◆ **WRITTEN TASK**: Can you reproduce every one of the records below word for word, line by line?

◆ **EXCERPTED RECORDS**:
========

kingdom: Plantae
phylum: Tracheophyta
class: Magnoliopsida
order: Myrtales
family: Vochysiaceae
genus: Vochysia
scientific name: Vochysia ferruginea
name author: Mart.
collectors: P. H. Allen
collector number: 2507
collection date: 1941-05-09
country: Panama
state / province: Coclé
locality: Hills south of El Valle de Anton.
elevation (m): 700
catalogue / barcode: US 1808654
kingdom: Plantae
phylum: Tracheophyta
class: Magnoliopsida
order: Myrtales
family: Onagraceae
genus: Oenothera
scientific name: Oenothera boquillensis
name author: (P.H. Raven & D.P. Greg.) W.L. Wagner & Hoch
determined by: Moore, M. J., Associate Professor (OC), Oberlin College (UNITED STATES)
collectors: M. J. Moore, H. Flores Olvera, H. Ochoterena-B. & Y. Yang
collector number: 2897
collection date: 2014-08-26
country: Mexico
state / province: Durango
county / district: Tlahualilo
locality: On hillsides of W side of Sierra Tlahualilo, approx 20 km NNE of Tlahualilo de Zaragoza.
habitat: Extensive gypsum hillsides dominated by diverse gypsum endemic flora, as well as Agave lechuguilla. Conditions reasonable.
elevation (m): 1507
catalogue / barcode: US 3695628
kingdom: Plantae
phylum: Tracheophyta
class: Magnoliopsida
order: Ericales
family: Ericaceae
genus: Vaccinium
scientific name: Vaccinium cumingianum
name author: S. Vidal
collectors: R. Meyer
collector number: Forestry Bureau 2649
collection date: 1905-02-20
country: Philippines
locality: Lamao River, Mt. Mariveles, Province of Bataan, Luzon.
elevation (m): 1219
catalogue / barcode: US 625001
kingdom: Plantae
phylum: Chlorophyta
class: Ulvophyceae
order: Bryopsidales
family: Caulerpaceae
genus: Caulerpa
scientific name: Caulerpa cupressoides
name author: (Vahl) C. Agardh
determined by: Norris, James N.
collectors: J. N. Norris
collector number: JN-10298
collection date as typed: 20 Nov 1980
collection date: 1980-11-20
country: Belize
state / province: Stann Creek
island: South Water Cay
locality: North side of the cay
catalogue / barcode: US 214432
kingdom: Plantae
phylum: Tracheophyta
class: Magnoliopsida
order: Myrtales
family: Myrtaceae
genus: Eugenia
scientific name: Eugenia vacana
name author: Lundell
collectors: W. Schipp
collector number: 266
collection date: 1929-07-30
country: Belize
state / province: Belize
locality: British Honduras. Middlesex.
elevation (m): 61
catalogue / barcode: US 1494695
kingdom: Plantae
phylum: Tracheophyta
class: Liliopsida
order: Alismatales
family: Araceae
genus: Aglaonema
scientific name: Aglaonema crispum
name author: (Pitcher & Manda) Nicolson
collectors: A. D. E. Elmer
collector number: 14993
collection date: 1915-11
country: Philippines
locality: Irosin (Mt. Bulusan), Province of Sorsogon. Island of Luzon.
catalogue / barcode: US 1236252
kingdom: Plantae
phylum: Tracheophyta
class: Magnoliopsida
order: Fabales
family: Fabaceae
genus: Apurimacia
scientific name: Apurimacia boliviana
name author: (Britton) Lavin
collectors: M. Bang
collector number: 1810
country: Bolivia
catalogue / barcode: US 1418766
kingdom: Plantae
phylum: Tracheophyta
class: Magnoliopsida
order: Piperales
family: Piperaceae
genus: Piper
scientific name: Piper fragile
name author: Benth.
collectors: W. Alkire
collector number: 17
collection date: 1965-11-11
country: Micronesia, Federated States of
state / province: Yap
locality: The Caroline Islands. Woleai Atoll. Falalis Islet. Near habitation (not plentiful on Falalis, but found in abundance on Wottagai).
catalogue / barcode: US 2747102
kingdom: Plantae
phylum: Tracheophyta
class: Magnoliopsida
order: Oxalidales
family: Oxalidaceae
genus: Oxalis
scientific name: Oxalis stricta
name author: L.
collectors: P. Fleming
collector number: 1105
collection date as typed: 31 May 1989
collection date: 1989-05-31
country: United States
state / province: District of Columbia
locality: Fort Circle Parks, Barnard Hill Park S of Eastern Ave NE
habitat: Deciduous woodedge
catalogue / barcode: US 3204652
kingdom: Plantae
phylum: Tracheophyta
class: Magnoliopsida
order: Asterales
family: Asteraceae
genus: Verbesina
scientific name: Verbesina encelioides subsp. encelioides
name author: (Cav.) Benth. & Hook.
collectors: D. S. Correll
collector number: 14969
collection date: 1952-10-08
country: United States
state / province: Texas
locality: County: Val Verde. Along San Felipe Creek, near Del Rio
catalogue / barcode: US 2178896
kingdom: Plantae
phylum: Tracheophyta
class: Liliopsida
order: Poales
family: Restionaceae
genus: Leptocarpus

========

◆ **SOLUTION TO THIS PROBLEM**:
kingdom: Plantae
phylum: Tracheophyta
class: Magnoliopsida
order: Myrtales
family: Vochysiaceae
genus: Vochysia
scientific name: Vochysia ferruginea
name author: Mart.
collectors: P. H. Allen
collector number: 2507
collection date: 1941-05-09
country: Panama
state / province: Coclé
locality: Hills south of El Valle de Anton.
elevation (m): 700
catalogue / barcode: US 1808654
kingdom: Plantae
phylum: Tracheophyta
class: Magnoliopsida
order: Myrtales
family: Onagraceae
genus: Oenothera
scientific name: Oenothera boquillensis
name author: (P.H. Raven & D.P. Greg.) W.L. Wagner & Hoch
determined by: Moore, M. J., Associate Professor (OC), Oberlin College (UNITED STATES)
collectors: M. J. Moore, H. Flores Olvera, H. Ochoterena-B. & Y. Yang
collector number: 2897
collection date: 2014-08-26
country: Mexico
state / province: Durango
county / district: Tlahualilo
locality: On hillsides of W side of Sierra Tlahualilo, approx 20 km NNE of Tlahualilo de Zaragoza.
habitat: Extensive gypsum hillsides dominated by diverse gypsum endemic flora, as well as Agave lechuguilla. Conditions reasonable.
elevation (m): 1507
catalogue / barcode: US 3695628
kingdom: Plantae
phylum: Tracheophyta
class: Magnoliopsida
order: Ericales
family: Ericaceae
genus: Vaccinium
scientific name: Vaccinium cumingianum
name author: S. Vidal
collectors: R. Meyer
collector number: Forestry Bureau 2649
collection date: 1905-02-20
country: Philippines
locality: Lamao River, Mt. Mariveles, Province of Bataan, Luzon.
elevation (m): 1219
catalogue / barcode: US 625001
kingdom: Plantae
phylum: Chlorophyta
class: Ulvophyceae
order: Bryopsidales
family: Caulerpaceae
genus: Caulerpa
scientific name: Caulerpa cupressoides
name author: (Vahl) C. Agardh
determined by: Norris, James N.
collectors: J. N. Norris
collector number: JN-10298
collection date as typed: 20 Nov 1980
collection date: 1980-11-20
country: Belize
state / province: Stann Creek
island: South Water Cay
locality: North side of the cay
catalogue / barcode: US 214432
kingdom: Plantae
phylum: Tracheophyta
class: Magnoliopsida
order: Myrtales
family: Myrtaceae
genus: Eugenia
scientific name: Eugenia vacana
name author: Lundell
collectors: W. Schipp
collector number: 266
collection date: 1929-07-30
country: Belize
state / province: Belize
locality: British Honduras. Middlesex.
elevation (m): 61
catalogue / barcode: US 1494695
kingdom: Plantae
phylum: Tracheophyta
class: Liliopsida
order: Alismatales
family: Araceae
genus: Aglaonema
scientific name: Aglaonema crispum
name author: (Pitcher & Manda) Nicolson
collectors: A. D. E. Elmer
collector number: 14993
collection date: 1915-11
country: Philippines
locality: Irosin (Mt. Bulusan), Province of Sorsogon. Island of Luzon.
catalogue / barcode: US 1236252
kingdom: Plantae
phylum: Tracheophyta
class: Magnoliopsida
order: Fabales
family: Fabaceae
genus: Apurimacia
scientific name: Apurimacia boliviana
name author: (Britton) Lavin
collectors: M. Bang
collector number: 1810
country: Bolivia
catalogue / barcode: US 1418766
kingdom: Plantae
phylum: Tracheophyta
class: Magnoliopsida
order: Piperales
family: Piperaceae
genus: Piper
scientific name: Piper fragile
name author: Benth.
collectors: W. Alkire
collector number: 17
collection date: 1965-11-11
country: Micronesia, Federated States of
state / province: Yap
locality: The Caroline Islands. Woleai Atoll. Falalis Islet. Near habitation (not plentiful on Falalis, but found in abundance on Wottagai).
catalogue / barcode: US 2747102
kingdom: Plantae
phylum: Tracheophyta
class: Magnoliopsida
order: Oxalidales
family: Oxalidaceae
genus: Oxalis
scientific name: Oxalis stricta
name author: L.
collectors: P. Fleming
collector number: 1105
collection date as typed: 31 May 1989
collection date: 1989-05-31
country: United States
state / province: District of Columbia
locality: Fort Circle Parks, Barnard Hill Park S of Eastern Ave NE
habitat: Deciduous woodedge
catalogue / barcode: US 3204652
kingdom: Plantae
phylum: Tracheophyta
class: Magnoliopsida
order: Asterales
family: Asteraceae
genus: Verbesina
scientific name: Verbesina encelioides subsp. encelioides
name author: (Cav.) Benth. & Hook.
collectors: D. S. Correll
collector number: 14969
collection date: 1952-10-08
country: United States
state / province: Texas
locality: County: Val Verde. Along San Felipe Creek, near Del Rio
catalogue / barcode: US 2178896
kingdom: Plantae
phylum: Tracheophyta
class: Liliopsida
order: Poales
family: Restionaceae
genus: Leptocarpus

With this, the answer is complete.